Make sure you’re running the latest version of RobotPy!¶
Seriously. We try to fix bugs as we find them, and if you haven’t updated recently, check to see if you’re out of date! This is particularly true during build season.
Don’t use the print statement/logger excessively¶
Printing output can easily take up a large proportion of your robot code CPU usage if you do it often enough. Try to limit the amount of things that you print, and your robot will perform better.
Instead, you may want to use this pattern to only print once every half second (or whatever arbitrary period):
# Put this in robotInit
self.printTimer = wpilib.Timer()
self.printTimer.start()
..
# Put this where you want to print
if self.printTimer.hasPeriodPassed(0.5):
self.logger.info("Something happened")
Remember, during a competition you can’t actually see the output of Netconsole (it gets blocked by the field network), so there’s not much point in using these except for diagnostics off the field. In a competition, disable it.
Don’t die during the competition!¶
If you’ve done any amount of programming in python, you’ll notice that it’s really easy to crash your robot code – all you need to do is mistype something and BOOM you’re done. When python encounters errors (or components such as WPILib or HAL), then what happens is an exception is raised.
Note
If you don’t know what exceptions are and how to deal with them, you should read this
There’s a lot of things that can cause your program to crash, and generally the best way to make sure that it doesn’t crash is test your code. RobotPy provides some great tools to allow you to simulate your code, and to write unit tests that make sure your code actually works. Whenever you deploy your code using pyfrc, it tries to run your robot code’s tests – and this is to try and prevent you from uploading code that will fail on the robot.
However, invariably even with all of the testing you do, something will go wrong during that really critical match, and your code will crash. No fun. Luckily, there’s a good technique you can use to help prevent that!
What you need to do is set up a generic exception handler that will catch exceptions, and then if you detect that the FMS is attached (which is only true when you’re in an actual match), just continue on instead of crashing the code.
Note
Most of the time when you write code, you never want to create generic exception handlers, but you should try to catch specific exceptions. However, this is a special case and we actually do want to catch all exceptions.
Here’s what I mean:
try:
# some code goes here
except:
if not self.isFmsAttached():
raise
What this does is run some code, and if an exception occurs in that code
block, and the FMS is connected, then execution just continues and
hopefully everything continues working. However (and this is important),
if the FMS is not attached (like in a practice match), then the raise
keyword tells python to raise the exception anyways, which will most likely
crash your robot. But this is good in practice mode – if your driver
station is attached, the error and a stack trace should show up in the
driver station log, so you can debug the problem.

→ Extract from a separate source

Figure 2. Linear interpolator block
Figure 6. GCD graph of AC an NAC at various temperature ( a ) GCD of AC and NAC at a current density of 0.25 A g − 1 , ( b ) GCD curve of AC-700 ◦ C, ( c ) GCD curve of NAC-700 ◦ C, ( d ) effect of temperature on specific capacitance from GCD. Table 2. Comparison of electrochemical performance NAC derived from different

Now, a naive implementation would just put all of your code inside of a single exception handler – but that’s a bad idea. What we’re trying to do is make sure that failures in a single part of your robot don’t cause the rest of your robot code to not function. What we generally try to do is put each logical piece of code in the main robot loop (teleopPeriodic) in its own exception handler, so that failures are localized to specific subsystems of the robot.
With these thoughts in mind, here’s an example of what I mean:
def teleopPeriodic(self):
try:
if self.joystick.getTrigger():
self.arm.raise_arm()
except:
if not self.isFmsAttached():
raise
try:
if self.joystick.getRawButton(2):
self.ball_intake.()
except:
if not self.isFmsAttached():
raise
# and so on...
try:
self.robot_drive.arcadeDrive(self.joystick)
except:
if not self.isFmsAttached():
raise
Note
In particular, I always recommend making sure that the call to your robot’s drive function is in it’s own exception handler, so even if everything else in the robot dies, at least you can still drive around.
Consider using a robot framework¶
If you’re creating anything more than a simple robot, you may find it easier to use a robot framework to help you organize your code and take care of some of the boring details for you. While frameworks sometimes have a learning curve associated with them, once you learn how they work you will find that they can save you a lot of effort and prevent you from making certain kinds of mistakes.